Mutual information is defined for a pair of random variables X and Y as

$$I(X{\rm{;}}Y)=\sum _{Y}\sum _{X}{P}_{(X,Y)}(x,y)\log \,\left(\frac{{P}_{(X,Y)}(x,y)}{{P}_{X}(x){P}_{Y}(y)}\right)$$

with PX and PY the marginal distributions, and P(X,Y) the joint distribution of the random variables. This formula was adapted to calculate the mutual information between a time-dependent input signal u(t) and a single ion output signal at a different time x(t + δt) as

$${I}_{U{\rm{;}}X}\left({\rm{\delta }}t\right)={\sum }_{t}{P}_{U,X}\left({x}_{t+{\rm{\delta }}t},{u}_{t}\right)\mathrm{ln}\frac{{P}_{U,X}\left({x}_{t+{\rm{\delta }}t},{u}_{t}\right)}{{P}_{X}\left({x}_{t+{\rm{\delta }}t}\right){P}_{U}\left({u}_{t}\right)}$$
(1)

where u(t) is a time-dependent input flow and x(t) is a single ion trace over time. An implementation from the Scikit-learn computational package48,49 was used to perform the calculations (code available in the analysis/mutual_information.ipynb notebook).

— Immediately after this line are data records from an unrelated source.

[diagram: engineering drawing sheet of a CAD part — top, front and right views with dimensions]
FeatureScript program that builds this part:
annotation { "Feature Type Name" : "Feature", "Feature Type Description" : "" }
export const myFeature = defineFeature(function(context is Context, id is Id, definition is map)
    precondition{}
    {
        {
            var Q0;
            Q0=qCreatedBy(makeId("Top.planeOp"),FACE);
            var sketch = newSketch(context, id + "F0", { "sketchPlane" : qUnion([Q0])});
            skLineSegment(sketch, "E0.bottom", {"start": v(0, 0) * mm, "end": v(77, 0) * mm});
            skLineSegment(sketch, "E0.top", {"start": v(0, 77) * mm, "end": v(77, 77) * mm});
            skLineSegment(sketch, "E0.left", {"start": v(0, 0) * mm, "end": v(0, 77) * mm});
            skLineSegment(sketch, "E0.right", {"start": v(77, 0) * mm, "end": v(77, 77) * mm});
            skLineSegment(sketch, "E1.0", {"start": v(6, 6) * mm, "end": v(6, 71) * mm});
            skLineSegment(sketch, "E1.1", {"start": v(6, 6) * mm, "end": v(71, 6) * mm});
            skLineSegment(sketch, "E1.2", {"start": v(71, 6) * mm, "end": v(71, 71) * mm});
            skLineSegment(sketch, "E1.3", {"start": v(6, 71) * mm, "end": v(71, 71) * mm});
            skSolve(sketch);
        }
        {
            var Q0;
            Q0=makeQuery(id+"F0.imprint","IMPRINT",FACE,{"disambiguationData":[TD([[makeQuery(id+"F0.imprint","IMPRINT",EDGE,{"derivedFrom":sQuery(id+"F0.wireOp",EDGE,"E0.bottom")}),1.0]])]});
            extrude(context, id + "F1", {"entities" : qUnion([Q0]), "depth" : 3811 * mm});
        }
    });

Chemical read-out for the formose reaction

Benedict’s reagent was prepared by dissolving sodium citrate (8.65 g) and Na2CO3 (5.0 g) in 40 ml of water. CuSO4·5H2O was dissolved in 5 ml of water and slowly mixed with the sodium citrate, sodium carbonate solution. The solution was further diluted to 50 ml total volume. Seliwanoff’s reagent was prepared by dissolving resorcinol (25 mg) or thymol (25 mg) in HCl (3 M, 50 ml). Polytetrafluoroethylene (PTFE) tubing, 1/16” outside diameter × 0.032” inside diameter, was used as a plug-flow reactor, with a total volume of 480 μl. Unless otherwise specified, concentrations were 50 mM for DHA, 30 mM for NaOH, 15 mM for CaCl2 and 100 mM for formaldehyde, with a 4 min residence time. Output was sampled by connecting the plug-flow reactor to a Bio-Rad drop former. Droplets were collected in a liquid nitrogen-cooled microplate, with two droplets (70 μl) per well. To each well, 150 μl of colorimetric reagent (Benedict’s, Seliwanoff’s resorcinol or Seliwanoff’s thymol) was added. The microplates were heated to 100 °C using a Grant-bio PHMP-100, and pictures were taken at regular intervals, using a Nikon Z5 with a Laowa 100-mm F2.8 CA-Dreamer Macro 2X. Images were adapted to plots using OpenCV-Python50.

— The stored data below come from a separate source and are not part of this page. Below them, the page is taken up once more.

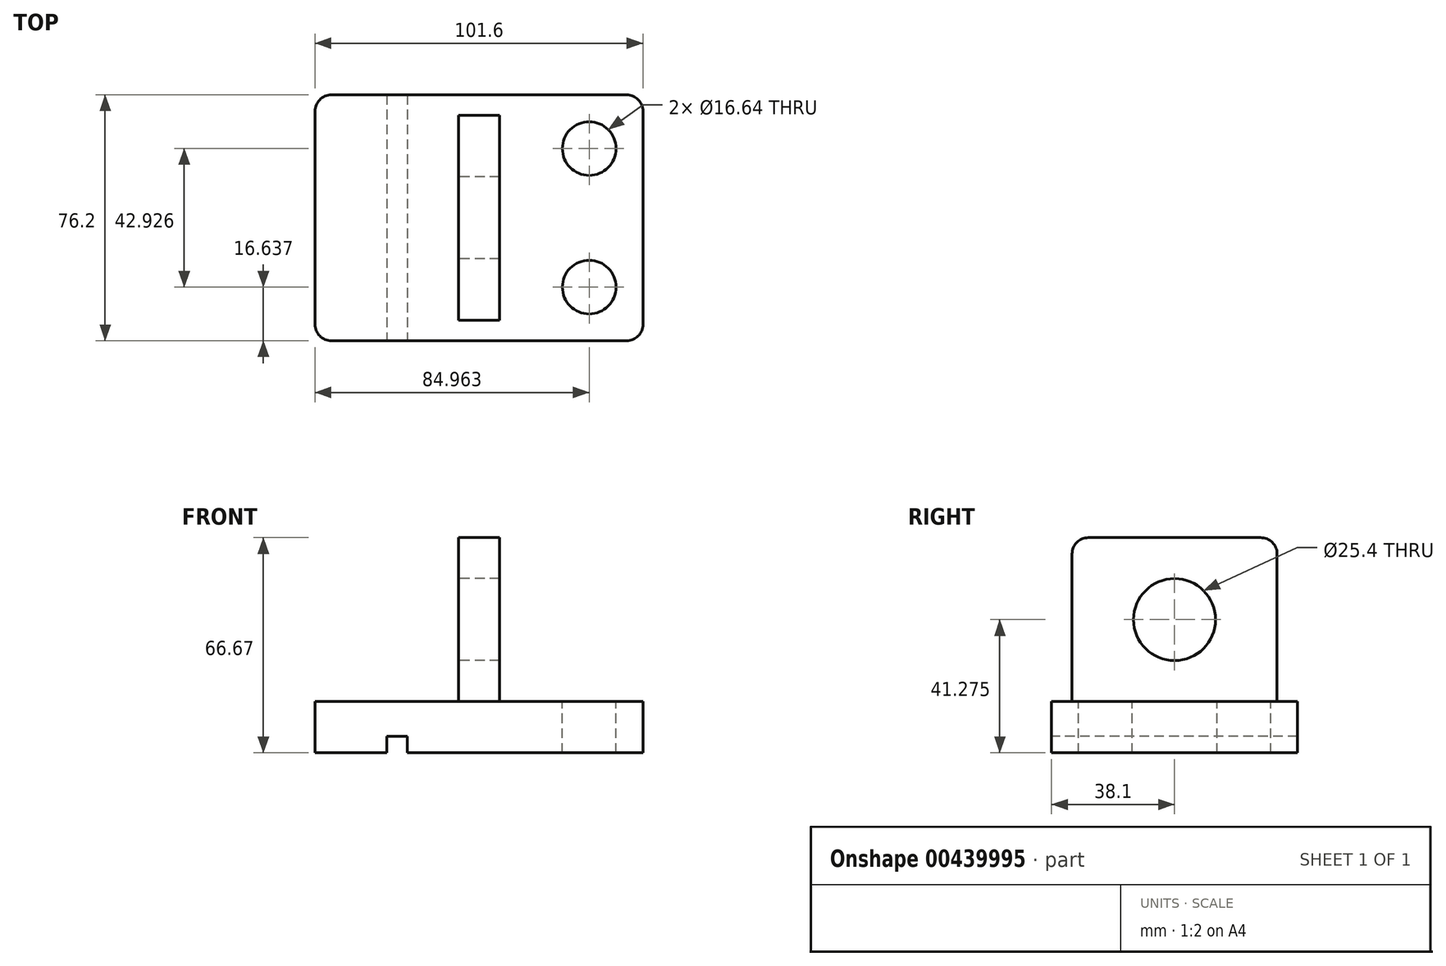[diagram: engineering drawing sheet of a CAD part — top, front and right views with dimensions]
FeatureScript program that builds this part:
annotation { "Feature Type Name" : "Feature", "Feature Type Description" : "" }
export const myFeature = defineFeature(function(context is Context, id is Id, definition is map)
    precondition{}
    {
        {
            var Q0;
            Q0=qCreatedBy(makeId("Top.planeOp"),FACE);
            var sketch = newSketch(context, id + "F0", { "sketchPlane" : qUnion([Q0])});
            skLineSegment(sketch, "E0.bottom", {"start": v(50.8, 38.1) * mm, "end": v(-50.8, 38.1) * mm});
            skLineSegment(sketch, "E0.top", {"start": v(50.8, -38.1) * mm, "end": v(-50.8, -38.1) * mm});
            skLineSegment(sketch, "E0.left", {"start": v(50.8, 38.1) * mm, "end": v(50.8, -38.1) * mm});
            skLineSegment(sketch, "E0.right", {"start": v(-50.8, 38.1) * mm, "end": v(-50.8, -38.1) * mm});
            skPoint(sketch, "E0.middle", {"position": v(0, 0) * mm});
            skLineSegment(sketch, "E1.bottom", {"start": v(-6.35, 31.75) * mm, "end": v(6.35, 31.75) * mm});
            skLineSegment(sketch, "E1.top", {"start": v(-6.35, -31.75) * mm, "end": v(6.35, -31.75) * mm});
            skLineSegment(sketch, "E1.left", {"start": v(-6.35, 31.75) * mm, "end": v(-6.35, -31.75) * mm});
            skLineSegment(sketch, "E1.right", {"start": v(6.35, 31.75) * mm, "end": v(6.35, -31.75) * mm});
            skSolve(sketch);
        }
        {
            var Q0;
            Q0 = qSketchRegion(id + "F0", true);
            extrude(context, id + "F1", {"entities" : qUnion([Q0]), "depth" : 15.88 * mm});
        }
        {
            var Q0;
            Q0=makeQuery(id+"F1.opExtrude","SWEPT_EDGE",EDGE,{"disambiguationData":[OSD([sQuery(id+"F0.wireOp",EDGE,"E0.bottom"),sQuery(id+"F0.wireOp",EDGE,"E0.right")])]});
            var Q1;
            Q1=makeQuery(id+"F1.opExtrude","SWEPT_EDGE",EDGE,{"disambiguationData":[OSD([sQuery(id+"F0.wireOp",EDGE,"E0.top"),sQuery(id+"F0.wireOp",EDGE,"E0.right")])]});
            var Q2;
            Q2=makeQuery(id+"F1.opExtrude","SWEPT_EDGE",EDGE,{"disambiguationData":[OSD([sQuery(id+"F0.wireOp",EDGE,"E0.top"),sQuery(id+"F0.wireOp",EDGE,"E0.left")])]});
            var Q3;
            Q3=makeQuery(id+"F1.opExtrude","SWEPT_EDGE",EDGE,{"disambiguationData":[OSD([sQuery(id+"F0.wireOp",EDGE,"E0.bottom"),sQuery(id+"F0.wireOp",EDGE,"E0.left")])]});
            fillet(context, id + "F2", {"entities" : qUnion([Q0, Q1, Q2, Q3]), "radius" : 5.08 * mm, "tangentPropagation" : true, "allowEdgeOverflow" : false});
        }
        {
            var Q0;
            Q0=makeQuery(id+"F1.opExtrude","CAP_FACE",FACE,{"disambiguationData":[OSD([sQuery(id+"F0.wireOp",EDGE,"E0.bottom"),sQuery(id+"F0.wireOp",EDGE,"E0.top"),sQuery(id+"F0.wireOp",EDGE,"E0.left"),sQuery(id+"F0.wireOp",EDGE,"E0.right")])],"isStart":false});
            var sketch = newSketch(context, id + "F3", { "sketchPlane" : qUnion([Q0])});
            skCircle(sketch, "E2", {"center": v(34.16, -21.46) * mm, "radius": 8.32 * mm});
            skCircle(sketch, "E3", {"center": v(34.16, 21.46) * mm, "radius": 8.32 * mm});
            skSolve(sketch);
        }
        {
            var Q0;
            Q0 = qSketchRegion(id + "F3", true);
            extrude(context, id + "F4", {"entities" : qUnion([Q0]), "operationType" : NewBodyOperationType.REMOVE, "oppositeDirection" : true, "depth" : 25.4 * mm});
        }
        {
            var Q0;
            Q0=makeQuery(id+"F0.imprint","IMPRINT",FACE,{"disambiguationData":[TD([[makeQuery(id+"F0.imprint","IMPRINT",EDGE,{"derivedFrom":sQuery(id+"F0.wireOp",EDGE,"E1.bottom")}),-1.0]])]});
            extrude(context, id + "F5", {"entities" : qUnion([Q0]), "operationType" : NewBodyOperationType.ADD, "depth" : 66.67 * mm});
        }
        {
            var Q0;
            Q0=makeQuery(id+"F5.opExtrude","CAP_EDGE",EDGE,{"disambiguationData":[OSD([sQuery(id+"F0.wireOp",EDGE,"E1.top")])],"isStart":false});
            var Q1;
            Q1=makeQuery(id+"F5.opExtrude","CAP_EDGE",EDGE,{"disambiguationData":[OSD([sQuery(id+"F0.wireOp",EDGE,"E1.bottom")])],"isStart":false});
            var Q2;
            Q2=makeQuery(id+"F1.opExtrude","CAP_EDGE",EDGE,{"disambiguationData":[OSD([sQuery(id+"F0.wireOp",EDGE,"E1.bottom")])],"isStart":false});
            var Q3;
            Q3=makeQuery(id+"F1.opExtrude","CAP_EDGE",EDGE,{"disambiguationData":[OSD([sQuery(id+"F0.wireOp",EDGE,"E1.top")])],"isStart":false});
            fillet(context, id + "F6", {"entities" : qUnion([Q0, Q1, Q2, Q3]), "radius" : 5.08 * mm, "tangentPropagation" : true, "allowEdgeOverflow" : false});
        }
        {
            var Q0;
            Q0=makeQuery(id+"F5.opExtrude","SWEPT_FACE",FACE,{"disambiguationData":[OSD([sQuery(id+"F0.wireOp",EDGE,"E1.left")])]});
            var sketch = newSketch(context, id + "F7", { "sketchPlane" : qUnion([Q0])});
            skCircle(sketch, "E4", {"center": v(0, 41.28) * mm, "radius": 12.7 * mm});
            skSolve(sketch);
        }
        {
            var Q0;
            Q0 = qSketchRegion(id + "F7", true);
            extrude(context, id + "F8", {"entities" : qUnion([Q0]), "operationType" : NewBodyOperationType.REMOVE, "oppositeDirection" : true, "depth" : 25.4 * mm});
        }
        {
            var Q0;
            Q0=makeQuery(id+"F1.opExtrude","SWEPT_FACE",FACE,{"disambiguationData":[OSD([sQuery(id+"F0.wireOp",EDGE,"E0.top")])]});
            var sketch = newSketch(context, id + "F9", { "sketchPlane" : qUnion([Q0])});
            skLineSegment(sketch, "E5", {"start": v(-22.23, 0) * mm, "end": v(-22.23, 5.08) * mm});
            skLineSegment(sketch, "E6", {"start": v(-22.23, 5.08) * mm, "end": v(-28.58, 5.08) * mm});
            skLineSegment(sketch, "E7", {"start": v(-28.58, 5.08) * mm, "end": v(-28.58, 0) * mm});
            skLineSegment(sketch, "E8", {"start": v(-28.58, 0) * mm, "end": v(-22.23, 0) * mm});
            skSolve(sketch);
        }
        {
            var Q0;
            Q0 = qSketchRegion(id + "F9", true);
            extrude(context, id + "F10", {"entities" : qUnion([Q0]), "operationType" : NewBodyOperationType.REMOVE, "oppositeDirection" : true, "depth" : 101.6 * mm});
        }
    });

To achieve a direct read-out of the formose reservoir, we added reagents to the reaction mixture. The overall sum of the concentration of compounds in the mixture ‘multiplied’ by the reaction with the added reagent results in a specific colorimetric response depending on both mixture composition and reagent. As Extended Data Fig. 5 shows, each combination results in a specific hue or colour. The reagents thus function as a fixed read-out layer to the reaction mixture, chemically setting the read-out weights. The reagents tested here have different mechanisms for their colorimetric response: Benedict’s reagent functions under basic conditions, through the oxidation of Cu(II) to Cu(I), and the associated colour changes from blue to red; Seliwanoff’s reagent (both for resorcinol and thymol) functions under acidic conditions, where compounds are first dehydrated towards furfural derivates, followed by a condensation reaction with resorcinol or thymol, forming a coloured dye. Seliwanoff’s reagent classically uses resorcinol, but, in principle, other phenolic compounds can be used. We demonstrate colorimetric responses for a grid consisting of varying DHA and NaOH inputs. For Benedict’s reagent, we observe increasing sensitivity with decreasing NaOH:DHA, compared to Seliwanoff’s reagent, for which we observe increasing sensitivity with increasing NaOH:DHA for both the resorcinol- and the thymol-based reagents.

The chemical read-out allows for the identification of different environmental inputs, especially if combinations of different reagents or reaction times are used. Potentially, this approach may be further extended to incorporate a feedback mechanism that can change the amount and type of reagents and modify other system hyperparameters to perform a specific computational task, either through the inclusion of an in-the-loop computer or directly through physical learning51.